Duncan: I started researching this off and on back in 1990 when I first came across a brief reference to the trip and became intrigued by it. I then began to convince my friend Ken Burns that this would be the makings of a great documentary film if we could find the critical mass of information needed.
Over the years, in between other projects, I found the hundred or so photographs Jackson had donated to the University of Vermont library, which is very important to our film making. I went to the Smithsonian and looked through all the newspaper clippings that Jackson had donated there. I searched and found other newspaper accounts in towns along Jackson’s route. I went to historical societies along the way and found more clippings and some photographs of Jackson. And finally, through my wife Dianne’s work, we located the granddaughter’s of Jackson, who had his letters. At that point we knew we had the makings of a film.
The real full-time effort on the project was about two and a half years, but preparatory work goes back to when I first discovered the seeds of the story thirteen years ago. Once we got into full gear we retraced Jackson’s route over six weeks. We would film the landscape that he went through and try to find roads in a similar state of disrepair to what he encountered in 1903. Using the pictures that he took we tried to find places and roads that looked like what he encountered. We put a camera man on the hood of our Chevy Suburban, strapped him in a harness, and tied him to the luggage mount. We drive down dusty roads, forded through a stream, and tried to get up a mountainside on a rocky road.

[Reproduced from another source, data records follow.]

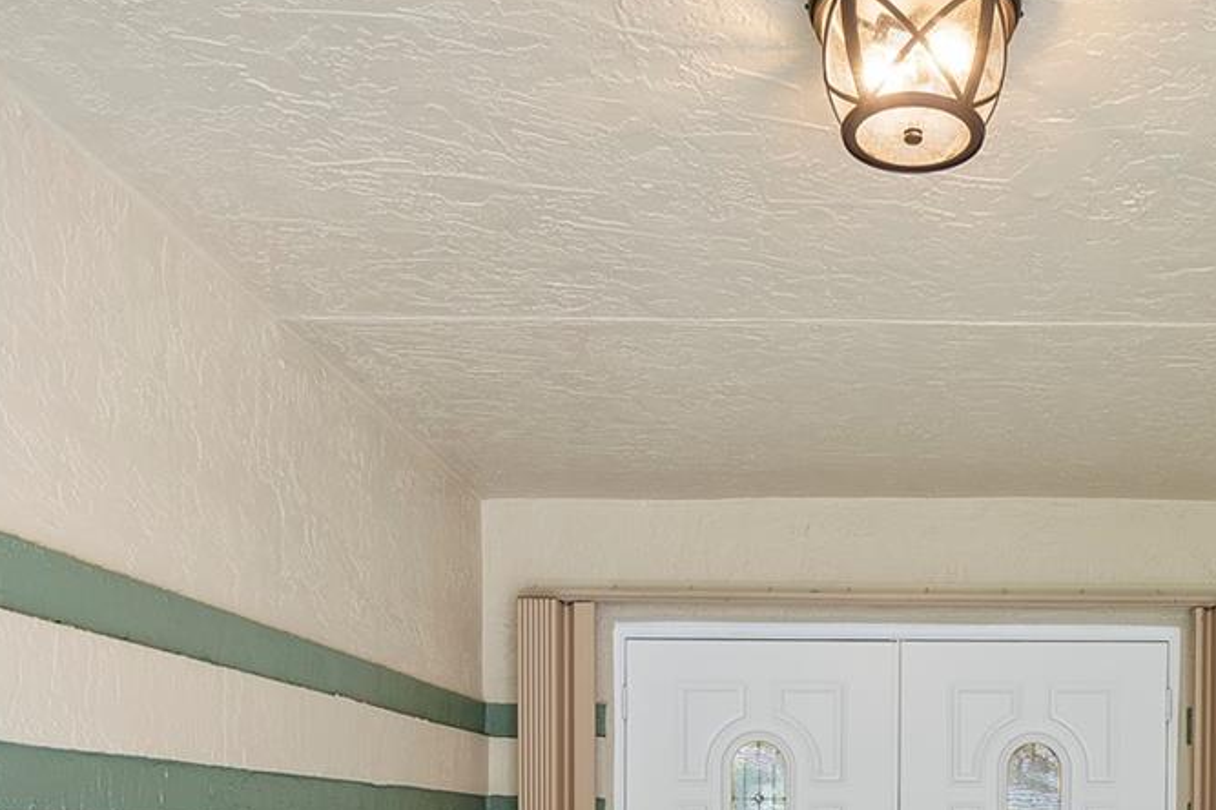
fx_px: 1215
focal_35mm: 36
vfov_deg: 32.5
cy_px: 888
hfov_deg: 50.9
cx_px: 912
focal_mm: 10
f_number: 9
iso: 100
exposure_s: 1/30
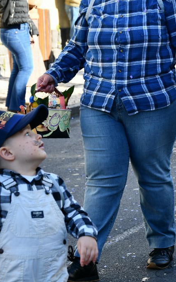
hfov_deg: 9.1
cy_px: 141
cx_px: 211
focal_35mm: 143
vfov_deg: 14.6
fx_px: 1098
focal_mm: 62
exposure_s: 1/250
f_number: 5.6
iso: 250
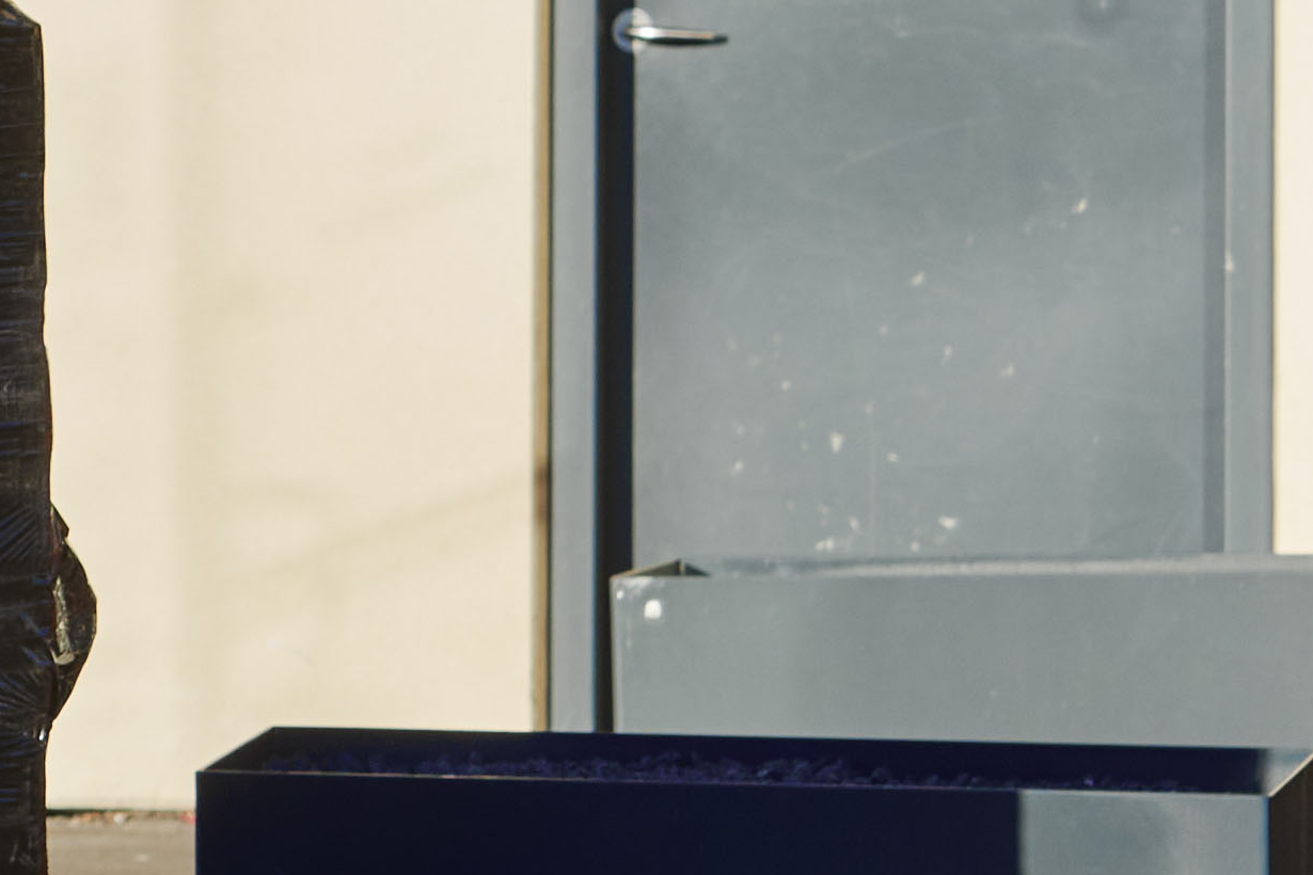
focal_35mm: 470
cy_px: -811
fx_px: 17141
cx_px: -886
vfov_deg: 2.9
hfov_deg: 4.4
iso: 200
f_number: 6.3
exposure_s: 1/400
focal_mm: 70
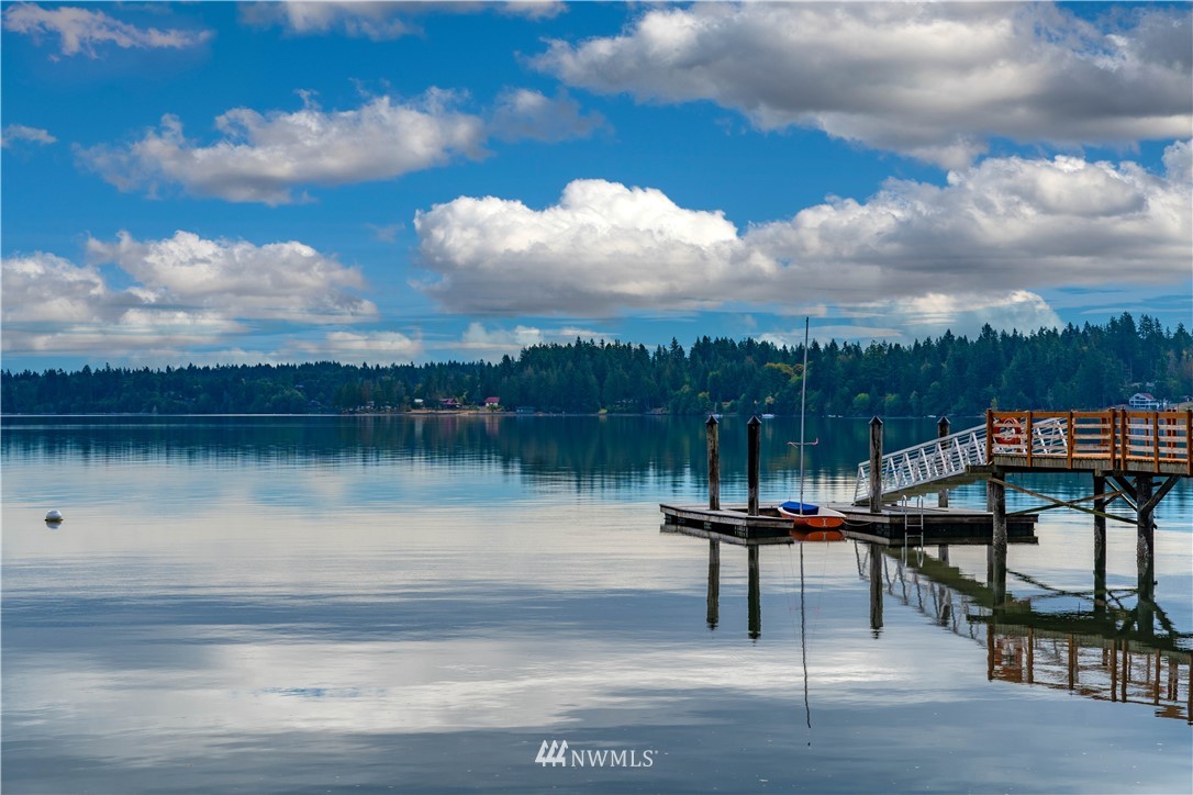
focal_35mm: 70
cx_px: 596
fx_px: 2320
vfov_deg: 19.5
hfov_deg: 28.8
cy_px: 398
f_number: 7.1
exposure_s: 1/200
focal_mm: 70
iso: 100
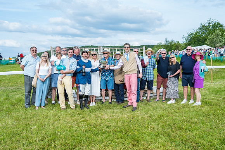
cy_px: 80
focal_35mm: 35
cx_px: 118
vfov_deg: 37.8
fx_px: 219
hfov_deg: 54.4
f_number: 4.5
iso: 50
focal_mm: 32
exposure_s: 1/250
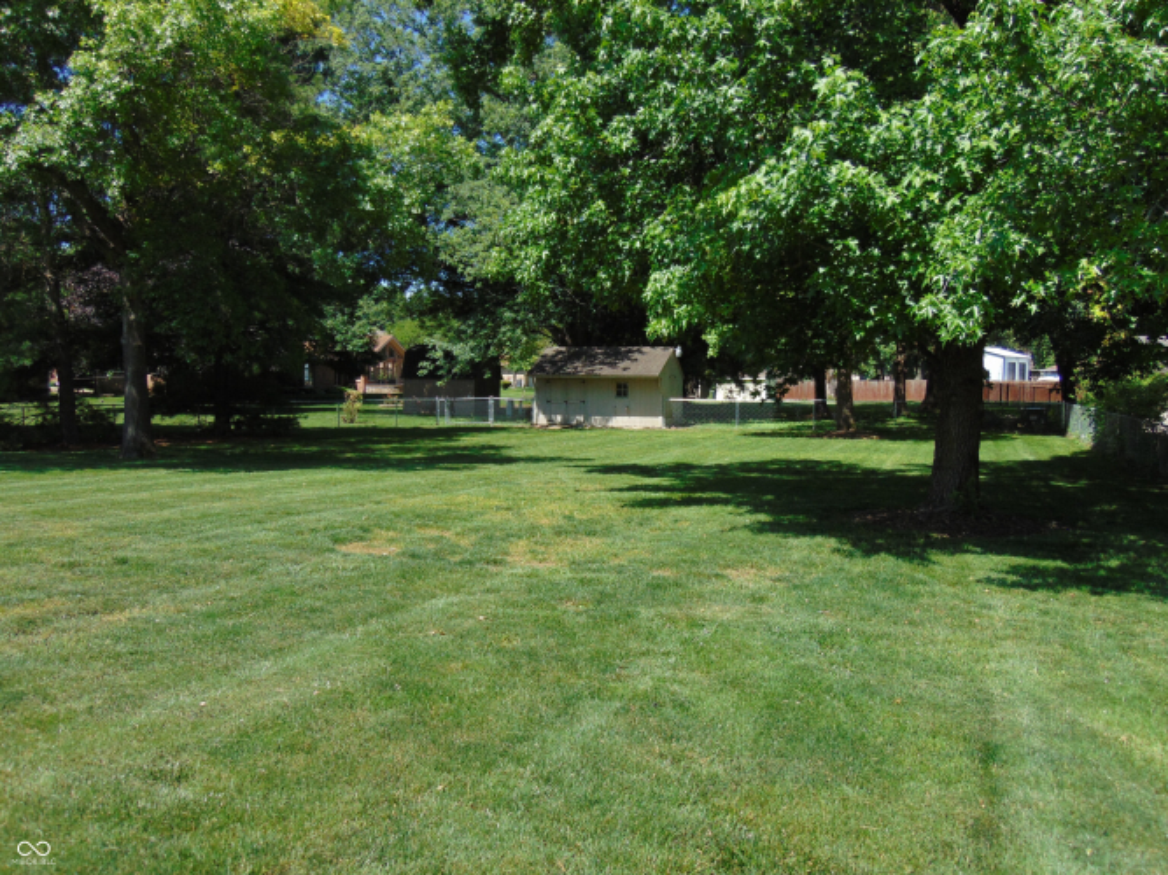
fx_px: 1113
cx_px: 584
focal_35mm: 33
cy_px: 438
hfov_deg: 55.4
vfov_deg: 42.9
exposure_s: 1/640
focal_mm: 5.8
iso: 80
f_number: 3.2
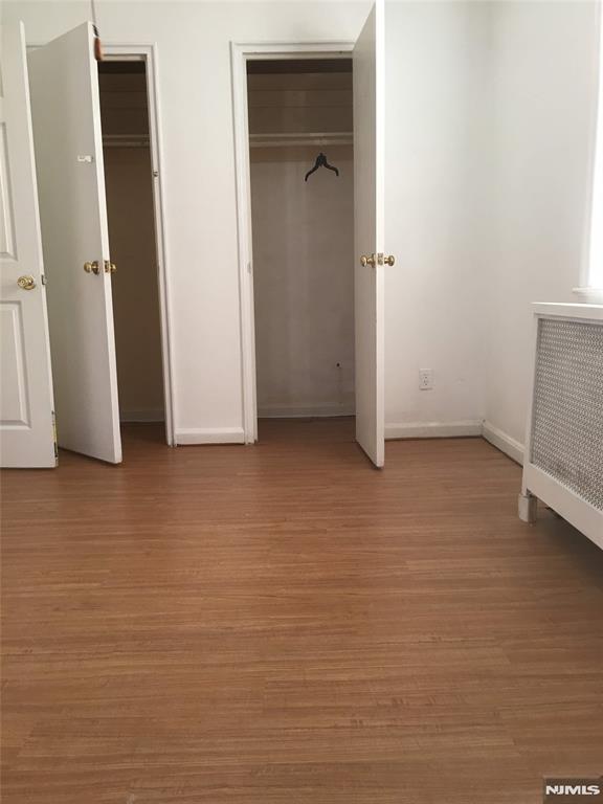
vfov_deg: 61.7
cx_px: 302
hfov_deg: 48.2
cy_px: 402
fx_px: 674
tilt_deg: -8.1
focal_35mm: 29
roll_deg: +1.1
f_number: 2.2
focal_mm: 4.15
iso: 25
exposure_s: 1/15
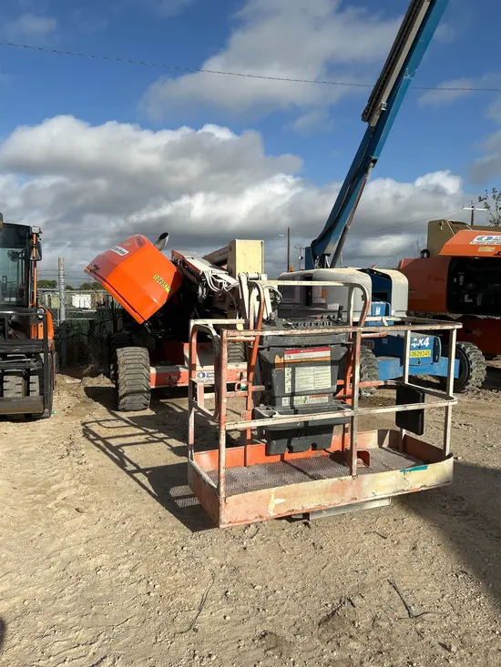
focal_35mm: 26
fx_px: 502
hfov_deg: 53.1
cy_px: 334
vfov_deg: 67.3
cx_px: 250
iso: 50
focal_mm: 5.7
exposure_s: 1/6579
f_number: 1.5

What we are trying to do with the film is put you in the front seat with Horatio Nelson Jackson. We want people to learn what it was like to be in this contraption going across the nation like Paul Revere saying, ‘the automobile is coming’, with people coming out in small towns to see a horseless carriage for the first time.
We also want them to see what American looked like in 1903. Here was the epitome of the 20th century traveling through what is essentially a 19th century American. When you look at all the photographs of the small towns, they are essentially unchanged from the middle of the 1800s even though it is 1903. His car is really representing the transformation that will come principally due to the automobile.